# Tired of Manual Testing? Web-Eval-Agent Automates Web App Debugging with AI

## Tired of Manual Testing? Web-Eval-Agent Automates Web App Debugging with AI

For web app developers embracing AI-assisted coding, a new tool promises to streamline the often-tedious testing phase. Web-Eval-Agent, recently showcased on Hacker News, aims to automate the process of verifying that changes made by AI coding agents within an IDE actually work as intended.

The developers behind Web-Eval-Agent realized that while AI could drastically improve coding speed, manually testing the results remained a significant bottleneck. The repetitive cycle of opening the app, clicking through workflows, analyzing network tabs, and copying console errors back into the editor became a time-consuming burden.
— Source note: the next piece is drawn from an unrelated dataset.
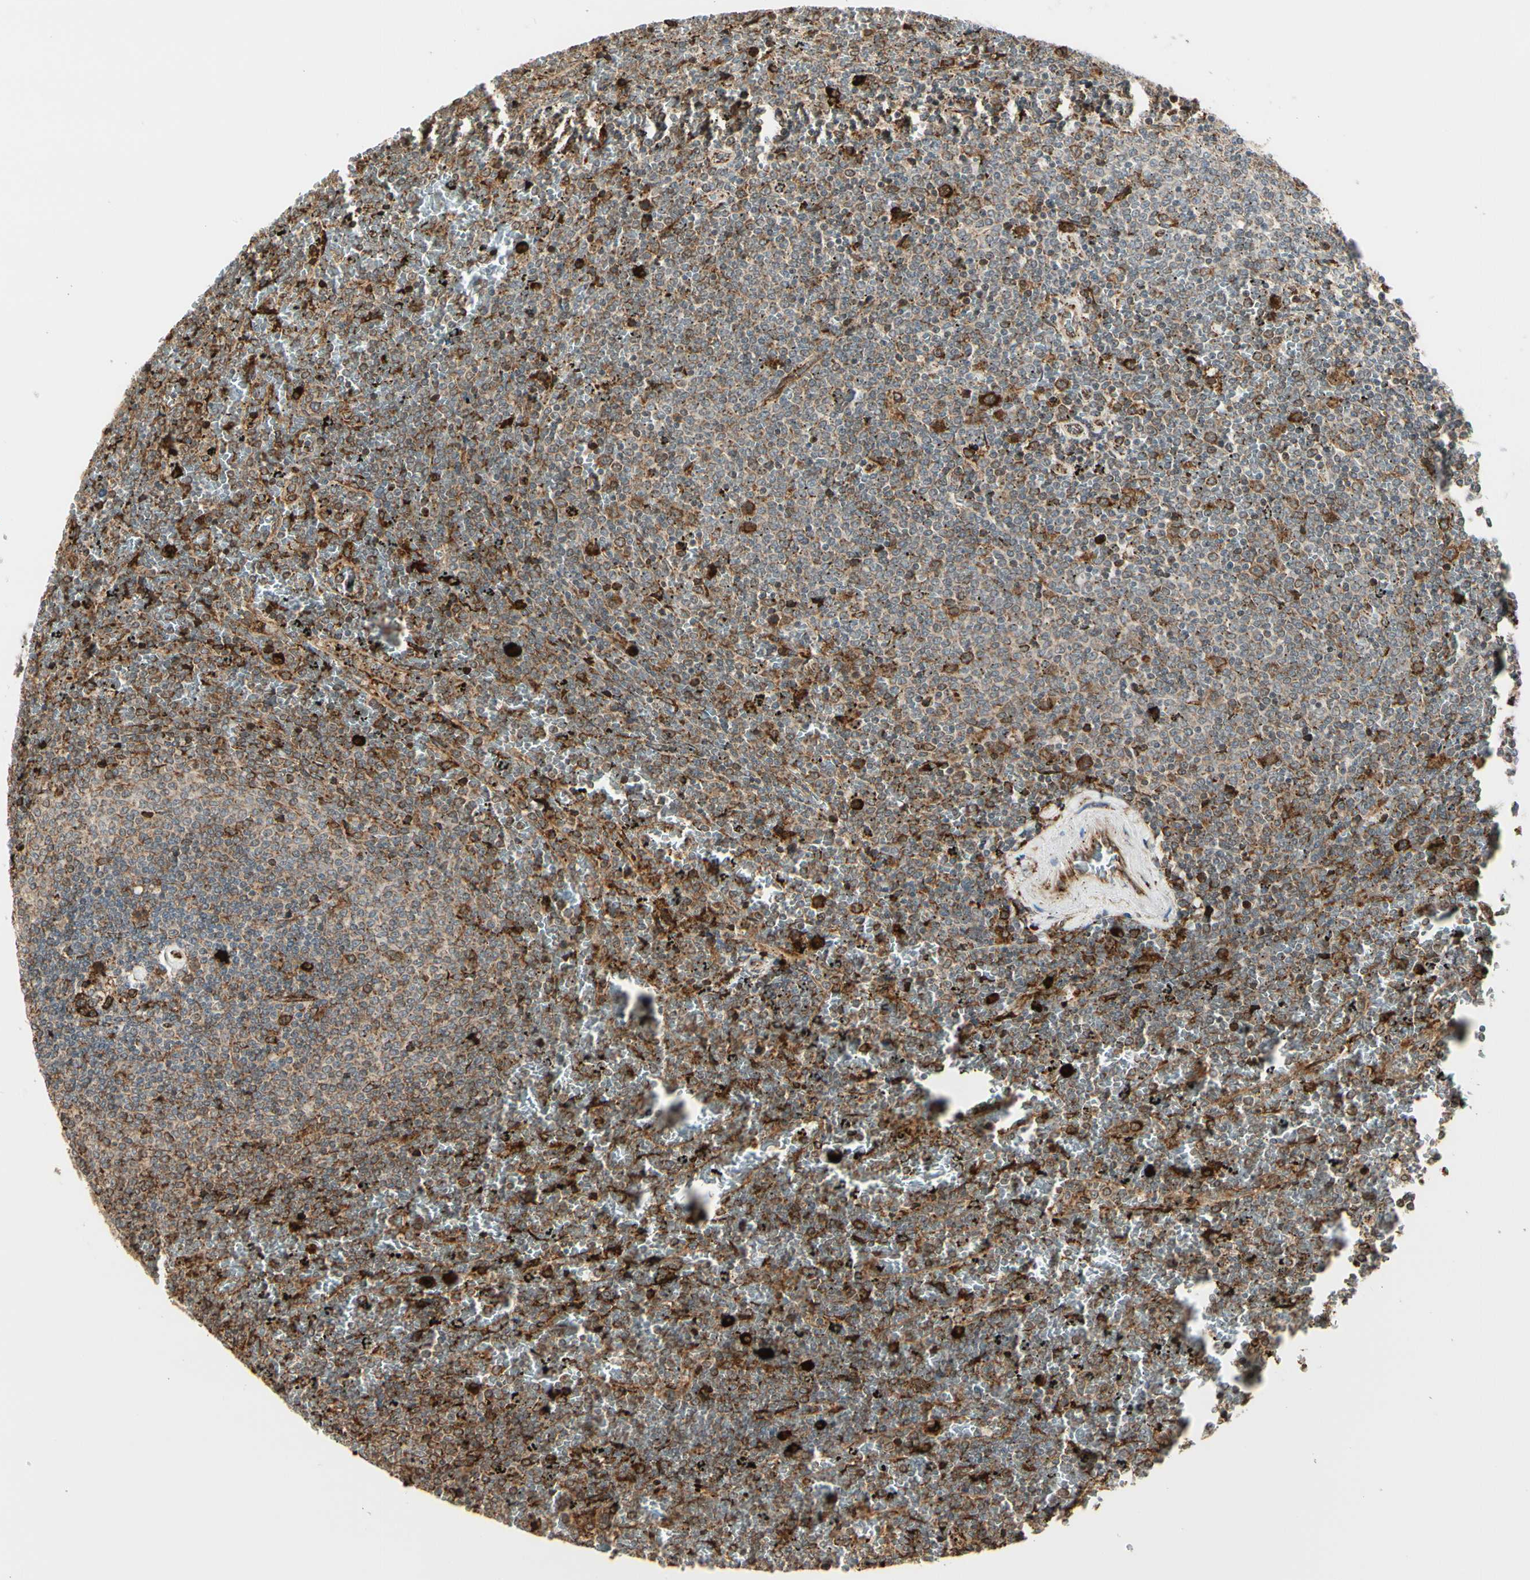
{"staining": {"intensity": "moderate", "quantity": ">75%", "location": "cytoplasmic/membranous"}, "tissue": "lymphoma", "cell_type": "Tumor cells", "image_type": "cancer", "snomed": [{"axis": "morphology", "description": "Malignant lymphoma, non-Hodgkin's type, Low grade"}, {"axis": "topography", "description": "Spleen"}], "caption": "Approximately >75% of tumor cells in human low-grade malignant lymphoma, non-Hodgkin's type demonstrate moderate cytoplasmic/membranous protein staining as visualized by brown immunohistochemical staining.", "gene": "HSP90B1", "patient": {"sex": "female", "age": 77}}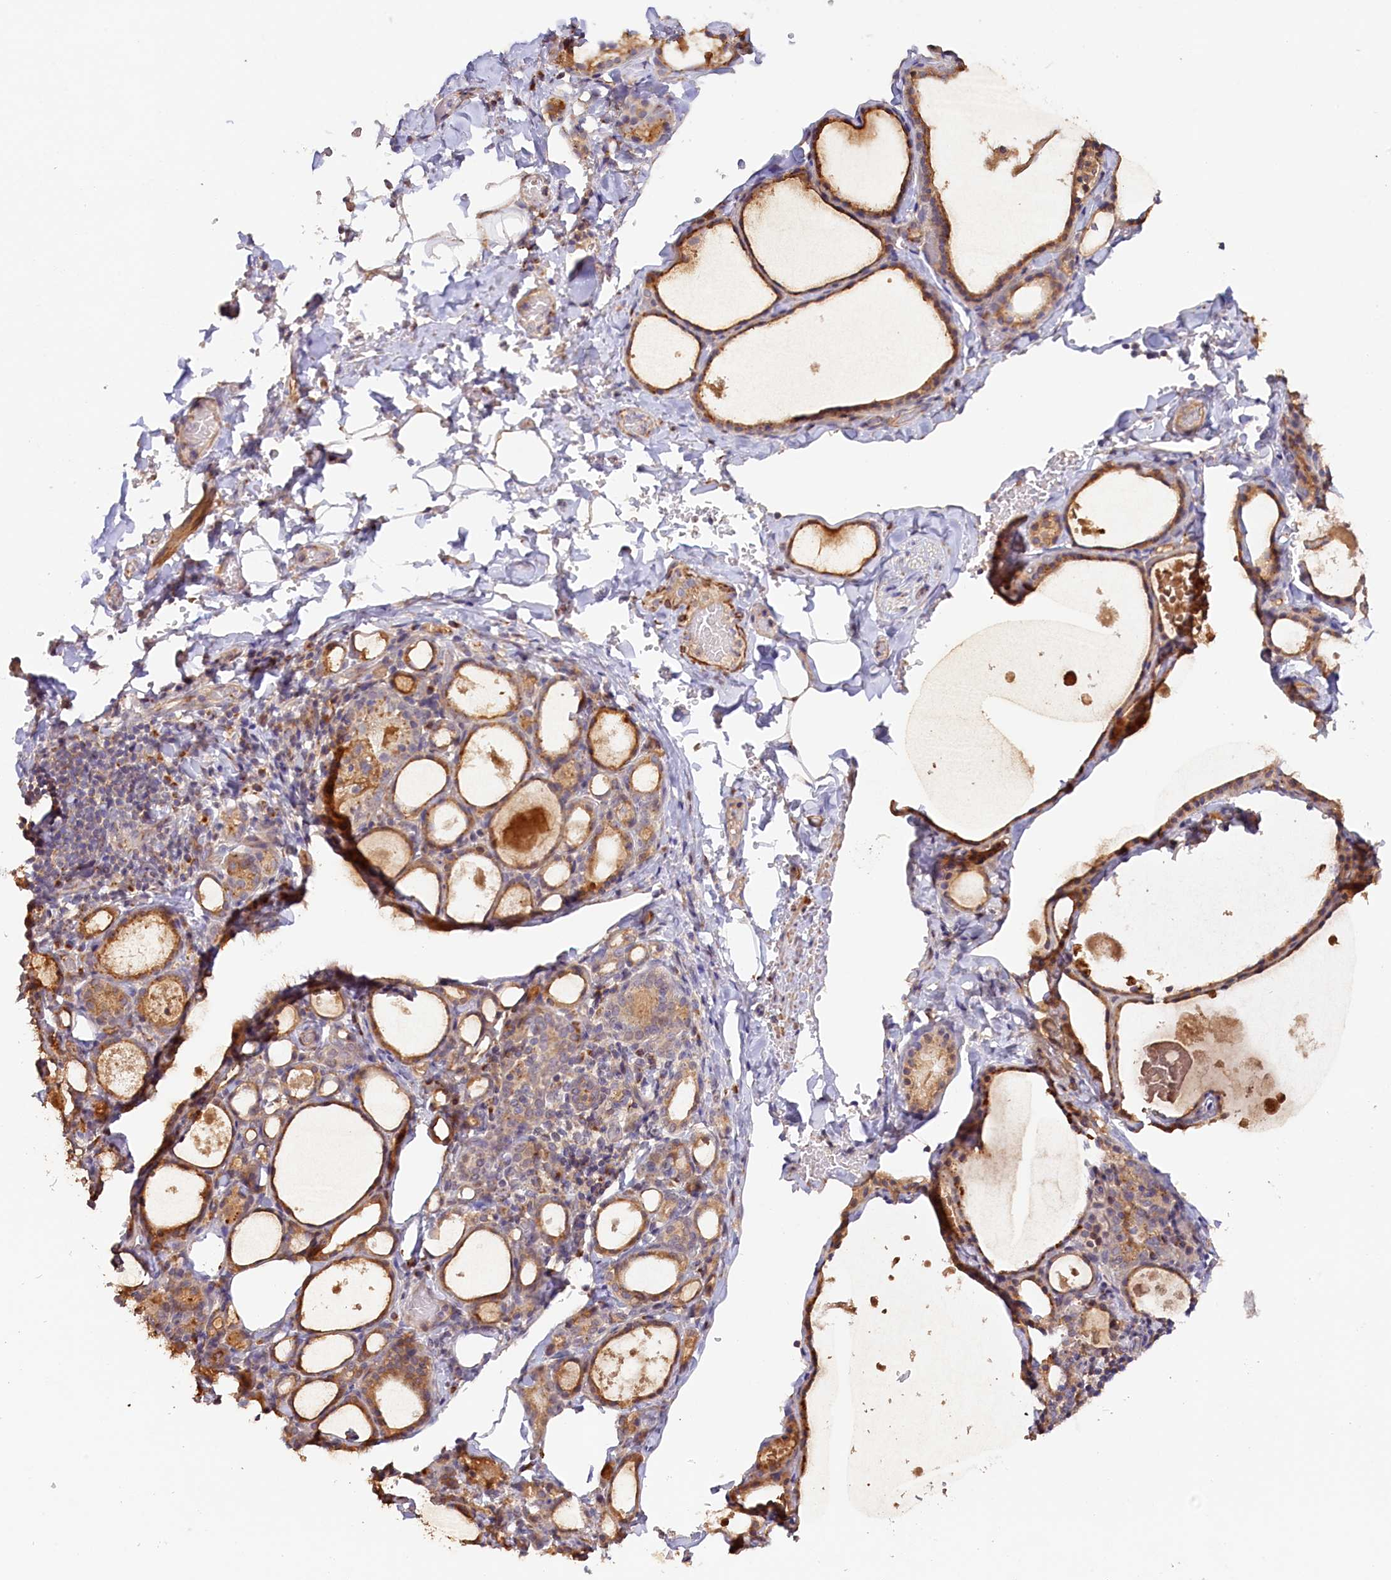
{"staining": {"intensity": "moderate", "quantity": ">75%", "location": "cytoplasmic/membranous"}, "tissue": "thyroid gland", "cell_type": "Glandular cells", "image_type": "normal", "snomed": [{"axis": "morphology", "description": "Normal tissue, NOS"}, {"axis": "topography", "description": "Thyroid gland"}], "caption": "Glandular cells exhibit medium levels of moderate cytoplasmic/membranous staining in approximately >75% of cells in normal human thyroid gland.", "gene": "TANGO6", "patient": {"sex": "male", "age": 56}}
Existing solutions like Cline and Windsurf, while offering browser integrations, were deemed either too slow or unreliable. This led to the creation of Web-Eval-Agent, a solution designed to bridge the gap between AI code generation and automated validation.

**How it Works:**

Web-Eval-Agent operates as an MCP (Meta-Control Protocol) server that sits between your IDE agent (such as Cursor, Windsurf, Cline, or Continue) and a Playwright-powered browser agent. It functions as follows:

1. **Browser Initialization:** The server spins up a browser instance and navigates to your application based on instructions from the IDE agent.
2. **Data Collection:** It monitors the browser’s activity, sending back steps taken, console events, and network events to the IDE agent. This provides a comprehensive view of the app’s state during testing.
3. **Performance Optimization:** The agent proxies Browser-use’s original Claude calls and swaps them with Gemini Flash 2.0, significantly reducing latency (from approximately 8 seconds to 3 seconds per step).
4. **Log Management:** To avoid overwhelming context limits, the system caps console and network logs at 10,000 characters and filters out irrelevant information, such as noisy XHR requests.
5. **Evaluation Report:** Finally, the browser agent generates a summary report detailing the outcome of the test, including steps taken, success status, and any issues encountered in the UX, console, or network activity. A sample report looks like this:

“`
Web Evaluation Report for http://localhost:5173
Task: delete an API key and evaluate UX
Steps: Home → Login → API Keys → Create Key → Delete Key
Flow tested successfully; UX had problems X, Y, Z…
Console (8)… Network (13)… Timeline of events (57) …
“`

This detailed feedback allows the coding agent to identify and rectify console errors, network issues, or problems with user interaction before presenting the final result to the user. The tool is intended to enable coding agents to “vibe-test” their own code, as easily as they “vibe-code” it.

**Getting Started:**

Web-Eval-Agent is currently compatible with macOS and Linux and can be easily installed using a provided shell script. (A manual installation guide is available in the README for Windows users.) After installation, developers can craft prompts within their IDE (Cursor, Cline, Windsurf, or Continue) utilizing the `web_eval_agent` tool.

**Future Developments:**

The developers have outlined several planned features for Web-Eval-Agent, including:

* Pause/go functionality for OAuth screens.
* Saving and loading browser authentication states.
* Playwright step recording for automated test creation and regression testing.
* Support for Loveable, v0, and Bolt.new sites through a web version.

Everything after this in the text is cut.